Today marks the 30th anniversary of the Kegworth air disaster – a crash which has since become a standard in CRM classes.

The story is well-known: Blade failure on the number one engine resulted in the pilots mis-diagnosing the problem, shutting down the number two engine instead. This led to the disastrous outcome, costing 47 of the 118 passengers their lives, with 74 people suffering serious injuries. 

Airways Magazine today published an Op-Ed about it, which singles out one of the major lessons learnt – because of the subsequent research into effective brace positions, safety cards and crew briefings, major changes were made to the way passengers are taught to brace for impact. (Click on the link).

However, in total more than thirty-one recommendations were made in the accident report, many of them then became binding for manufacturers and operators. 

While many factors were at play here – and we use many of them in our initial courses as examples of absent CRM – to me one of the most interesting factors is the (then) new CFM-56 engine.

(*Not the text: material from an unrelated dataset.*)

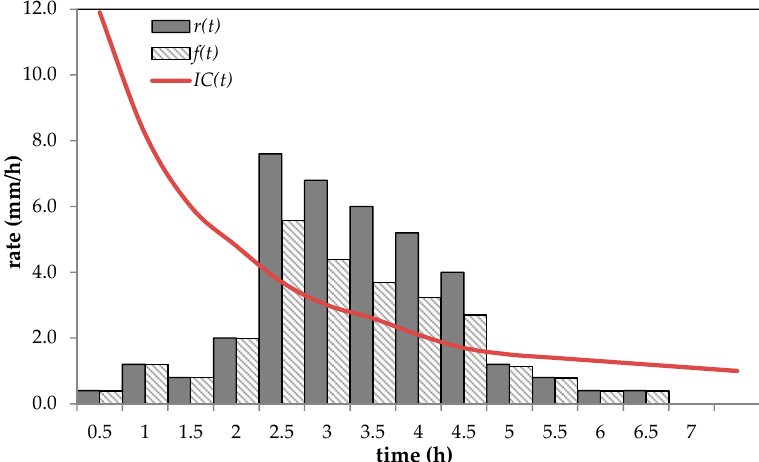
Figure 1. Infiltration capacity, IC ( t ), and infiltration rate, f ( t ), of a silty loam soil under a natural rainfall event (observed in Central Italy) characterized by a variable intensity, r ( t ).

These engines were reasonably new in 1989, only being operated on a commercial jet for the first time in 1981. The B737-400 was also a new aircraft, first operated in September 1988. The accident airframe, G-OBME, was only delivered to British Midlands in October 1988 – two-and-a-half months before the crash. 

The CFM-56 used on the -400 was an uprated version of the engine used on the earlier -300 variant. (The -300 was launched in 1984). 

To uprate the -300 engine from 20 000 pounds of thrust to the 23 500 required for the slightly larger -400 required only an electronic chip to increase the N1 (RPM). However, this modification was never tested in the air, only on a test rig, before being certified for use on the -400. Unknown to the manufacturer and operators, blade stall became a problem above 10 000 feet and this was what eventually resulted in the blade failure on the accident aircraft.

The problem was easily rectified, and the CFM-56 is now probably one of the most reliable engines ever built. 

However, it took an accident to lead to this improvement.

Too often this is the case. We learn from each accident and try to understand all the factors involved – in an attempt to avoid similar accidents occurring. But all to soon, it would appear, we become complacent about those lessons learnt – and only yet another crash leads us to question whether we’ve actually learnt anything at all!

Debris from the crashed B738-Max being recovered.

Take, for instance, the recent crash of a LionAir B738-Max – to my mind also caused by a design change which caught everyone by surprise. (Although the previous crew to fly the doomed aircraft experienced the same problem, they had the resilience to recover the aircraft by reverting to good old manual flight). However, without the knowledge about the potential problems associated with the MCAS system, the accident crew were clearly confused by the malfunctioning automation and were unable to regain control. 

To my knowledge the British Midland crews had been operating B737-200 aircraft before, and only attended classroom differences training before flying the -400. As someone who has flown many of the variants, ranging from the 737-Basic to the B738, I know that the only way to convert from the -200 to the -400 would be proper simulator training – they are quite different aircraft. This lack of training could well have been another link in the Kegworth accident chain.

And now pilots were once again expected to convert to a new B737 model with a little classroom video and a CBT test. 

It would appear to me that we’re not inventing new ways to crash, we’re simply repeating the same mistakes over again.

In the same breath I must add that we have certainly come a long way since the Kegworth disaster. The recently published accident statistics bear testimony to the fact we are on a sustained downward trend, and flying is in fact safer than ever.

It’s just such a pity that we always have to remember accidents like Kegworth, to remind ourselves of the potential for disaster.